Wednesday, 22 January 2014

OGR - Script to Screen

Storytelling & Commission From Script to Screen

1 comment:

  1. OGR 24/01/2014

    Hi Sam,

    Hmmm - I've got a few issues with this - principally the really lame use of the deckchair - as the subject of an oil painting? Really? Even you don't sound too convinced in your outline. That's a classic use of a 'non-use' of a story component, because, let's face it, that deckchair could be replaced with any other object and it wouldn't make any difference to your story.

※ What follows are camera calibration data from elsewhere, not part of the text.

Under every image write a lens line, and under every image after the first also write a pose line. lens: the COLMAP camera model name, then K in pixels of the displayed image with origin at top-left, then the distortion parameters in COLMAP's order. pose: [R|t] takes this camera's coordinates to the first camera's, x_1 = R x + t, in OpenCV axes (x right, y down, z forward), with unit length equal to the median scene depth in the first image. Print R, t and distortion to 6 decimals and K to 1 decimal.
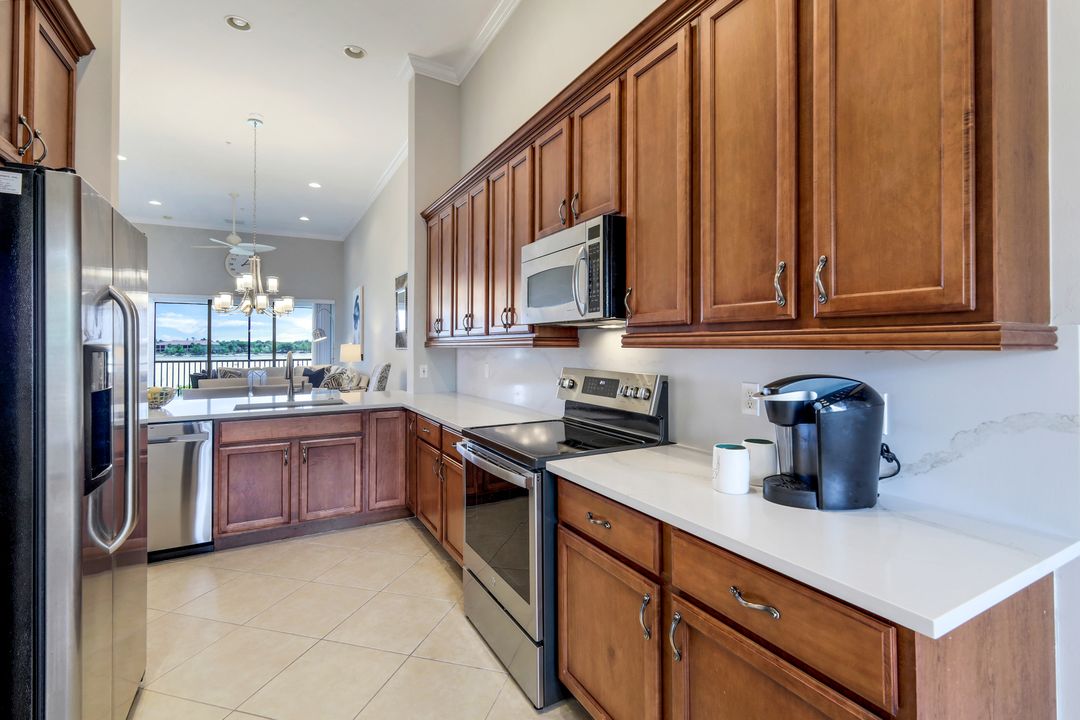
lens RADIAL K [[487.0, 0, 538.2], [0, 487.0, 346.5], [0, 0, 1]] dist [-0.000333, -0.000009]
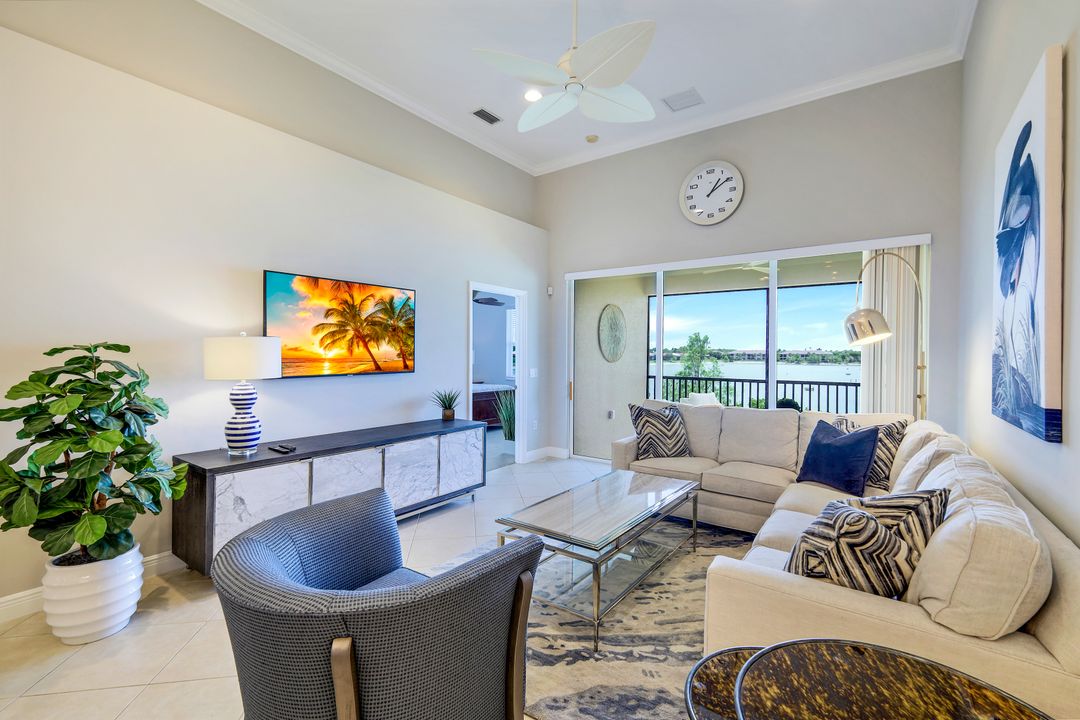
lens RADIAL K [[466.0, 0, 540.0], [0, 466.0, 360.0], [0, 0, 1]] dist [-0.002354, -0.000392]
pose [[0.418927, 0.015211, -0.907892, -0.233367], [-0.007343, 0.999884, 0.013364, -0.003169], [0.907990, 0.001068, 0.418990, 0.614482]]
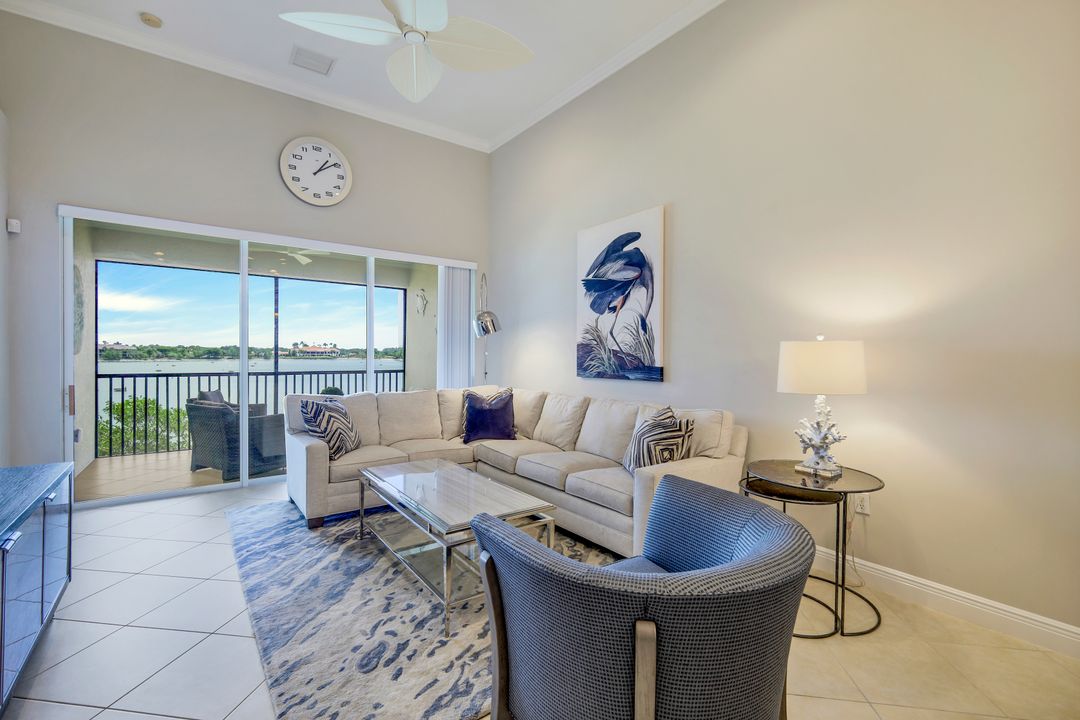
lens RADIAL K [[471.8, 0, 535.0], [0, 471.8, 360.4], [0, 0, 1]] dist [-0.000380, 0.000091]
pose [[0.992238, 0.006280, 0.124192, -0.433743], [-0.007940, 0.999885, 0.012883, 0.004969], [-0.124097, -0.013769, 0.992175, 0.498133]]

    It seems to me that you're missing an obvious connection between the idea of your 'retired superhero' (which I like) and that tricky deck-chair. Isn't the deck-chair entirely symbolic of leisure time - of people with lots of time on their hands - doesn't it conjure images of old people snoozing peacefully in the sunshine? An old man in a deckchair is a very visual way of signalling retirement. I was thinking of your 'art gallery too' - and wondering if you could put it in a more domestic setting and make a 'bat cave' joke. Imagine this scenario for a moment: ACT 1 - we encounter an old man, ordinary-looking, in his first week of retirement. In a series of quick scenes, we see him doing lots of little retirement like tasks - putting a ship in a bottle, doing a jigsaw, watching daytime telly blah. What we notice is that this character is getting bored and looking a bit glum. Next scene - he's in his immaculate, boring garden and he's trying to put up a deck-chair - and failing. He gets more and more frustrated. Finally, he gives up in frustration and goes inside; where we see him press a button; the floor slides up, we drop down into a 'bat cave' style space, and we see the character go into a gallery of artefacts that relate to his prior life as an action superhero... he walks amongst it. We see him happy and sad as he reflects on his decision to retire. He see a newspaper headline in a frame that reads 'Captain X Retires!' He makes a decision. Back in the garden - he looks at the trouble-some deckchair - and then he blows it into smithereens with his laser vision (or whatever) and we watch him fly upwards. Final shot - we're back in the gallery; the camera moves to another framed newspaper that reads 'Captain X is Back!'

    Okay - I've just written this very quickly, but do you see here how the deck-chair is of essential importance now in terms of telling us something about your character. Your story doesn't change very much really in terms of your character reliving his triumphs, but you've now got a story about 'purpose' as opposed to plot in which a man rescues a balloon... Discuss!